DOCUMENT SECTION:
Please look it over and I look forward to hearing from you about this matter.

David

--
David N. Nelson
South Asia Bibliographer

Draft letter:

March 20, 2007

Mr. Glenn Patton

Director, WorldCat Quality Management Division

OCLC Online Computer Library Center, Inc.
6565 Kilgour Place
Dublin, Ohio 43017-3395

Dear Glenn,

The Association of Librarians for South Asia (CONSALD) is extremely pleased with the very progressive action OCLC has taken with regard to the implementation of the scripts of South Asia. It is not without a certain irony that we are finally offering our users the ability to search for items of interest in their preferred script, a capability which we were forced to abandon with the advent of the MARC record. We hope that we be able to incorporate this capability into our various workflows and soon see our catalog data greatly enriched and enhanced through original script cataloging.

As you are well aware, there are still a number of scripts from South Asia that await implementation. We are also very much aware of the complexities involved in the process of getting a script ‘MARC ready’. We encourage OCLC to continue with its implementation of scripts that are not yet ‘MARC ready’ and for the scripts of South Asia, we would recommend the implementation of the following scripts in the following order:

1. Telugu 2. Gujarati 3. Malayalam 4. Kannada 5. Punjabi 6. Sinhala 7. Oriya 8. Assamese

This list is based on two factors: number of speakers and published output.

We also would like to encourage OCLC to explore the development of transliteration tools for the South Asia scripts similar to the ones developed for a number of non-Roman scripts and which OCLC has made available. Several such tools have already been developed for the Indic scripts. We would also like to explore with OCLC the possibilities then of a retrospective script conversion project involving the languages of South Asia. The Indic scripts have a near perfect correlation between the original script and their Romanized manifestation, making them a most suitable candidate for this sort of global operation.

LISTED ENTRIES:
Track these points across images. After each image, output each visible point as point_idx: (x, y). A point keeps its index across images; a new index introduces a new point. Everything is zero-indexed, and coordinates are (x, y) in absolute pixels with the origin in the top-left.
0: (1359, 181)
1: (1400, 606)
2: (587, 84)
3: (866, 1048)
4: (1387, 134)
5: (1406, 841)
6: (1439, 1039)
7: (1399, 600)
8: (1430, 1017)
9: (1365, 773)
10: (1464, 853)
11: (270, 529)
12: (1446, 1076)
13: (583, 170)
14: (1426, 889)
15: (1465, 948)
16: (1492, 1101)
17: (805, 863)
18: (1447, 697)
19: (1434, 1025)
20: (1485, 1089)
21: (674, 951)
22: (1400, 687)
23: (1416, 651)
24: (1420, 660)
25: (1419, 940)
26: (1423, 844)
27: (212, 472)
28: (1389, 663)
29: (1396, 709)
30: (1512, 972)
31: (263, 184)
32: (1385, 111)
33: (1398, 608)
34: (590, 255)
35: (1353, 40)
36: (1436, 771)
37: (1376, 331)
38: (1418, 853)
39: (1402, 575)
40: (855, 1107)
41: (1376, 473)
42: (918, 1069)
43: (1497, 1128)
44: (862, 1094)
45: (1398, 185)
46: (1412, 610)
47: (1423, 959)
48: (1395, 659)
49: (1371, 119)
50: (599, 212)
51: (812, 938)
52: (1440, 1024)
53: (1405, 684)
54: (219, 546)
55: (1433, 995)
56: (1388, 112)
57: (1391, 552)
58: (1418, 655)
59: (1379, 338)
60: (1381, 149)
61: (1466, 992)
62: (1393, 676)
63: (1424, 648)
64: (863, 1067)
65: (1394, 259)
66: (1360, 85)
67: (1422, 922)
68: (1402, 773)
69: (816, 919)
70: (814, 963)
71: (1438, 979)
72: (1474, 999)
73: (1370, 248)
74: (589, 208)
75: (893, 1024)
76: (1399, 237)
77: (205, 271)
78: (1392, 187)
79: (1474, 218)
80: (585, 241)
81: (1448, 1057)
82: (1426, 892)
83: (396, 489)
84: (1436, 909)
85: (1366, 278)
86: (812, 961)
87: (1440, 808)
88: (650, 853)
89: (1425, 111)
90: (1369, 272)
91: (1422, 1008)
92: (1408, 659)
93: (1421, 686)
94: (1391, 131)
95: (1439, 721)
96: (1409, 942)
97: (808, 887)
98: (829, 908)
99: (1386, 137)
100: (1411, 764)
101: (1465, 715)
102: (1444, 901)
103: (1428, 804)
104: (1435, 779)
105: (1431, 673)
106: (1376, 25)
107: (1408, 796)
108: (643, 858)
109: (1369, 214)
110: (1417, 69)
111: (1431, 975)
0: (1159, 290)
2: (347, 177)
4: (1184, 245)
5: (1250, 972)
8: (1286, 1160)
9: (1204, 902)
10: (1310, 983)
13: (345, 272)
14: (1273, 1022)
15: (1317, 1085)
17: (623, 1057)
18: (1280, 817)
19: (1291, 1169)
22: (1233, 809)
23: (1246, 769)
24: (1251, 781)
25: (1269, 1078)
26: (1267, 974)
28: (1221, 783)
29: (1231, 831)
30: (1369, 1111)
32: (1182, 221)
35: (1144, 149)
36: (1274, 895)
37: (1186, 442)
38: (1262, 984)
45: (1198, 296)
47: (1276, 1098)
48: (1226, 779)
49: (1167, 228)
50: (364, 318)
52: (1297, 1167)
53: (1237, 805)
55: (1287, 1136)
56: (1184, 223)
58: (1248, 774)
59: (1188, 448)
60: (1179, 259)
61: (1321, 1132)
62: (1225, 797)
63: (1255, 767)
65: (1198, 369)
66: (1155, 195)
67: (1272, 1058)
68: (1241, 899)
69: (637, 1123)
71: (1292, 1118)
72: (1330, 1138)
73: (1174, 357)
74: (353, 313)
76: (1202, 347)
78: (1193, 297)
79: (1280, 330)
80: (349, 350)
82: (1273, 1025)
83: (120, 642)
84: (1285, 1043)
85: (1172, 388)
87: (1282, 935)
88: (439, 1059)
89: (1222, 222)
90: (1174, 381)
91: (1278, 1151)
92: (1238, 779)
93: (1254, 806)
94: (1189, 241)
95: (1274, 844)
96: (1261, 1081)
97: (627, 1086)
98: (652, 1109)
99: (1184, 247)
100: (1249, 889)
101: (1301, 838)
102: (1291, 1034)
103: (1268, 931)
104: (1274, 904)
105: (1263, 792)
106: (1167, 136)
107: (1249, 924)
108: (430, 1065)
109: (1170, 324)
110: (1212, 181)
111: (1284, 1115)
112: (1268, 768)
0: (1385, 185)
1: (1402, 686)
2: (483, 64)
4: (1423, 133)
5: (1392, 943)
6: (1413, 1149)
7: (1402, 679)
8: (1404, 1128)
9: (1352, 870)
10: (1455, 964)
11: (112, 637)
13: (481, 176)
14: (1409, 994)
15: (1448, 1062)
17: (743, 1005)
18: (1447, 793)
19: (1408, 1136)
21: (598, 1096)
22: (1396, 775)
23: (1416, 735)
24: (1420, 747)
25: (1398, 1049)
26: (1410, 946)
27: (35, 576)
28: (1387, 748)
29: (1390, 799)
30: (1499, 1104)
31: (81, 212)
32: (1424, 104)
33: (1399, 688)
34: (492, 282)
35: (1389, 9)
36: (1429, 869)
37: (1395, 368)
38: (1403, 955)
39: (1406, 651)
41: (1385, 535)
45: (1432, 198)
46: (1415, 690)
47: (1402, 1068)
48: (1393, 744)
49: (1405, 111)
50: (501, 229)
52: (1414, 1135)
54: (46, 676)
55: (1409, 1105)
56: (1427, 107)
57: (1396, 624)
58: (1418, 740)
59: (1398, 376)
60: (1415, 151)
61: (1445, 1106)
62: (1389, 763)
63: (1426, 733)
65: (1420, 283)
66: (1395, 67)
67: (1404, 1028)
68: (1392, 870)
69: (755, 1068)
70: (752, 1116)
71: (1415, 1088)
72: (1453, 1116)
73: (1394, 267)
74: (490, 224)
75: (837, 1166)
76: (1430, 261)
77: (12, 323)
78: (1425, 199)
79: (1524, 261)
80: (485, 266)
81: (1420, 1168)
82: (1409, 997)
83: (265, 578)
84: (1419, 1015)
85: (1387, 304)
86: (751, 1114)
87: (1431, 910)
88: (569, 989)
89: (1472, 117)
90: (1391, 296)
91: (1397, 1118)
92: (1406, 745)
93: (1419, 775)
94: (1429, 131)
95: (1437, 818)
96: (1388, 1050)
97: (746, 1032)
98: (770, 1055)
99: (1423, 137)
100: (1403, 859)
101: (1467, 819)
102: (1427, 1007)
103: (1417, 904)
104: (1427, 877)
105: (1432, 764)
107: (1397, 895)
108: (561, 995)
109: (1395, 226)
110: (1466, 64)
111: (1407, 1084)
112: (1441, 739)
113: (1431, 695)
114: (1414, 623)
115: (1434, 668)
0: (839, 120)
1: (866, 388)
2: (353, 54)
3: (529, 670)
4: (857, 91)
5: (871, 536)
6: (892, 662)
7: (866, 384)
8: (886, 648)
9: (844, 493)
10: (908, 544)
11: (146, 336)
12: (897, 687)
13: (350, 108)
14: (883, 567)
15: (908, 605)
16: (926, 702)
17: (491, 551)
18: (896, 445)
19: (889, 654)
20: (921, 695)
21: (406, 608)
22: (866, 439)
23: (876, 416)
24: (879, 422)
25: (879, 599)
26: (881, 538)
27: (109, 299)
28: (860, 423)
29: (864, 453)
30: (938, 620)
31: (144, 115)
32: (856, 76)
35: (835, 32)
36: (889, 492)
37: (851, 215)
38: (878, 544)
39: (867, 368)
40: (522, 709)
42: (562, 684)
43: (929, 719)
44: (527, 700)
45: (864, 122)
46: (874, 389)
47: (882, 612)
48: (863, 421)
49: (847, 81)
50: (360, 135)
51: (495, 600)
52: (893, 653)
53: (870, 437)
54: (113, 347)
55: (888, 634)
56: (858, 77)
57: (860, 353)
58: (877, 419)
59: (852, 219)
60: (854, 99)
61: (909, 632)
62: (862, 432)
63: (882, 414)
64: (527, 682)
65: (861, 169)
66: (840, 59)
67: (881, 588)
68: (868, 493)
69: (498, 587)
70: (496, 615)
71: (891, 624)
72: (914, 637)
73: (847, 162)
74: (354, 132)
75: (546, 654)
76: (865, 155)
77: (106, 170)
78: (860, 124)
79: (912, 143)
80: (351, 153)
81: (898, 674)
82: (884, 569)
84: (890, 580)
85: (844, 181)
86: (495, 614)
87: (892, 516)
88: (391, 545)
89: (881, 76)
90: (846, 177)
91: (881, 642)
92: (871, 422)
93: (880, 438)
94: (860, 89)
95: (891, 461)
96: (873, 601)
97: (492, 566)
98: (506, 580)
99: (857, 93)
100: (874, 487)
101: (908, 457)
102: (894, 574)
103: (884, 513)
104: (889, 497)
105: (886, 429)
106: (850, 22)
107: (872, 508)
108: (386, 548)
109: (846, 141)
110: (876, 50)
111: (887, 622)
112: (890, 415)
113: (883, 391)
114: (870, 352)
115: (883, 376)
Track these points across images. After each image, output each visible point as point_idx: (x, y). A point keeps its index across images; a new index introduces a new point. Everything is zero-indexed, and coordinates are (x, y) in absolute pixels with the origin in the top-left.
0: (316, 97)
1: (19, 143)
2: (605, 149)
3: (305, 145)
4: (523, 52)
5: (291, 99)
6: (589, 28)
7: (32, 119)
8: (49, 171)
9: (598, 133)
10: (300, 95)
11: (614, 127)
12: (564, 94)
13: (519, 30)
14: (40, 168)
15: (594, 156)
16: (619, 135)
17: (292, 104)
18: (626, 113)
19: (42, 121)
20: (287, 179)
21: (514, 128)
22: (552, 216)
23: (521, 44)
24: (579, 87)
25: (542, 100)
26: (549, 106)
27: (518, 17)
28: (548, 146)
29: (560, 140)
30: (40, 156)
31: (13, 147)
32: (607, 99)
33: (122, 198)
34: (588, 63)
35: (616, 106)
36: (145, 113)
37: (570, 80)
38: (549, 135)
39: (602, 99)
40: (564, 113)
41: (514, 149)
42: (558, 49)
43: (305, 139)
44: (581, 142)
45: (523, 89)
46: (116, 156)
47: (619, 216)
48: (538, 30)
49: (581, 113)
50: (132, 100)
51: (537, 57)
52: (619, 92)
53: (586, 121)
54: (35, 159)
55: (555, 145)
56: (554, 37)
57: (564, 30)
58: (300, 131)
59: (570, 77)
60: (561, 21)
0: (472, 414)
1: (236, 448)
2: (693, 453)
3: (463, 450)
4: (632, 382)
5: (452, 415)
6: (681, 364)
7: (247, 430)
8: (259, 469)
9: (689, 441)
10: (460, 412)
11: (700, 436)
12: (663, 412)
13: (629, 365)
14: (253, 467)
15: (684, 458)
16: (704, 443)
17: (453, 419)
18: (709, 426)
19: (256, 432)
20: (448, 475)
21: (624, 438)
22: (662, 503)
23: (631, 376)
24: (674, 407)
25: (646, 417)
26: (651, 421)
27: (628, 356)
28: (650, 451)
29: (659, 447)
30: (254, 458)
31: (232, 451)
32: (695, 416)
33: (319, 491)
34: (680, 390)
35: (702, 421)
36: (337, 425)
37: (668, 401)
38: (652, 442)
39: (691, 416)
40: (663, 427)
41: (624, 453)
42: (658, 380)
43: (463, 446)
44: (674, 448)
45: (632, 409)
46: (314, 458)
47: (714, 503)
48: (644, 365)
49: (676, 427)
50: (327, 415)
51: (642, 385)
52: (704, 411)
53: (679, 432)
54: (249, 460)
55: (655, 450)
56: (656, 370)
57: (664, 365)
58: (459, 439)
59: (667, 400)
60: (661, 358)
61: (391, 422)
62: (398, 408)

ACTION ITEM:
Please explain, in one to three sentences, why the draft letter calls the Indic scripts well suited to a retrospective script conversion project. The listing comes from a separate source.

RESULT FOR THIS TASK:
The Indic scripts match their Romanized forms almost perfectly. That close correspondence makes them a most suitable candidate for a global conversion operation of this kind.